Swedish gay rights group plans gay adoption bureau

A Swedish gay rights group said Friday that it plans to start an adoption agency for gay people because existing agencies in Sweden won't consider Swedish gay couples for international adoptions. The parliament in the Scandinavian nation of 8.9 million voted last summer to allow gay adoptions starting February 1, but adoption agencies have said they won't consider gay couples for international adoptions because they fear it would disrupt their relations with organizations in the countries of origin. "We will work for the establishment of an adoption bureau for homosexuals," said Soeren Andersson, chairman of gay rights group RFSL. He said adoption organizations exaggerate other countries' objections to gay adoptions.

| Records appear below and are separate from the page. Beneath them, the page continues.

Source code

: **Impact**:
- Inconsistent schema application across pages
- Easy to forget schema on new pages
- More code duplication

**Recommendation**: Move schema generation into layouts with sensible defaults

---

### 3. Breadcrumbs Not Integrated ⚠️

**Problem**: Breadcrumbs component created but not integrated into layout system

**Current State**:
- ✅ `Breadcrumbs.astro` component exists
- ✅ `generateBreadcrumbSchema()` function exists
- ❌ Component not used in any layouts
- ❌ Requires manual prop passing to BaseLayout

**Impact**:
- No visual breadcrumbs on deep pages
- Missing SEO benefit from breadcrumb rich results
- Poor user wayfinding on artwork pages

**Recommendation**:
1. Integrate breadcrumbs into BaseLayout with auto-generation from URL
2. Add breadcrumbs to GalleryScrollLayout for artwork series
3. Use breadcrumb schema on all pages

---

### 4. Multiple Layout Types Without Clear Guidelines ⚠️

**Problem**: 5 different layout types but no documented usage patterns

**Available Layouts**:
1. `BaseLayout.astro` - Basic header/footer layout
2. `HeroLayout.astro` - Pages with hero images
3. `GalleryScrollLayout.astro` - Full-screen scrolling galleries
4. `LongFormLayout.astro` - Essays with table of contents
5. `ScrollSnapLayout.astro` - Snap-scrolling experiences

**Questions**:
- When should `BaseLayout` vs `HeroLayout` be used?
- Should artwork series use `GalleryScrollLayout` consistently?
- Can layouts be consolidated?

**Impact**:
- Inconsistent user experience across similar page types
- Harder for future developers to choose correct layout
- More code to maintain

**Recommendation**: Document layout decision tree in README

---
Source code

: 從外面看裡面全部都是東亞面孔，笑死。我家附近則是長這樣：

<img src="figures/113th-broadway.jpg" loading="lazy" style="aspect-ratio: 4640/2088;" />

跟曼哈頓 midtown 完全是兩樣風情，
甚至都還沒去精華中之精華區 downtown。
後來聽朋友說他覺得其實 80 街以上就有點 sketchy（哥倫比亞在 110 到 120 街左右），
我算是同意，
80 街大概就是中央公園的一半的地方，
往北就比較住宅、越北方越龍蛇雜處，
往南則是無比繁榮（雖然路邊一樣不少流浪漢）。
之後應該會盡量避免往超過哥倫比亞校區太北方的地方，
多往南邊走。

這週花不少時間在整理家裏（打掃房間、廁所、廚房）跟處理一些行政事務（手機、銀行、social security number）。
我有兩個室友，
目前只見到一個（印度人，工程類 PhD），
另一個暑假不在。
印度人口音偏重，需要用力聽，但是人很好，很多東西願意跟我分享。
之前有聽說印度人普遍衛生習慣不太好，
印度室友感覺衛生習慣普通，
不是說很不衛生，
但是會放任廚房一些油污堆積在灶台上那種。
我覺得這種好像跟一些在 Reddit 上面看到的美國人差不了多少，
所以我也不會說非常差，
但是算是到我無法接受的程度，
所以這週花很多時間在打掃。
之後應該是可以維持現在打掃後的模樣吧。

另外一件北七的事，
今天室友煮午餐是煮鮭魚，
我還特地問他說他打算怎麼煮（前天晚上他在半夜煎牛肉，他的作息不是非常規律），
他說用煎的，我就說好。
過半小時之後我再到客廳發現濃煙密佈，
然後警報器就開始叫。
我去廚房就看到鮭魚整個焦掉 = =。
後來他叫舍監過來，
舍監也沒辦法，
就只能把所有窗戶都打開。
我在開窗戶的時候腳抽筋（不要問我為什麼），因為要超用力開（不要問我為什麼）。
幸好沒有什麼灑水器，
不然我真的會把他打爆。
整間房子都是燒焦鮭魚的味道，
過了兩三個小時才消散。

Inga Naeslund, a spokeswoman for Sweden's largest adoption agency, Adoptionscentrum, said a gay adoption agency should focus on children from countries in which gay adoptions are legal, like the United States and South Africa. "In some countries it can be a sensitive issue," Naeslund said. "I think they should be careful in the way they approach foreign countries." Iceland and the Netherlands also allow gay couples to adopt children. The United Kingdom recently lifted a ban on adoptions by gay couples, but all of the law's provisions are not expected to take effect until 2004. Denmark allows gays to adopt the children of their partners. Naeslund said Swedish parents adopt about 1,000 children every year, mostly from South Korea, Colombia, China, and Russia. None of those countries allows gay adoptions, she said.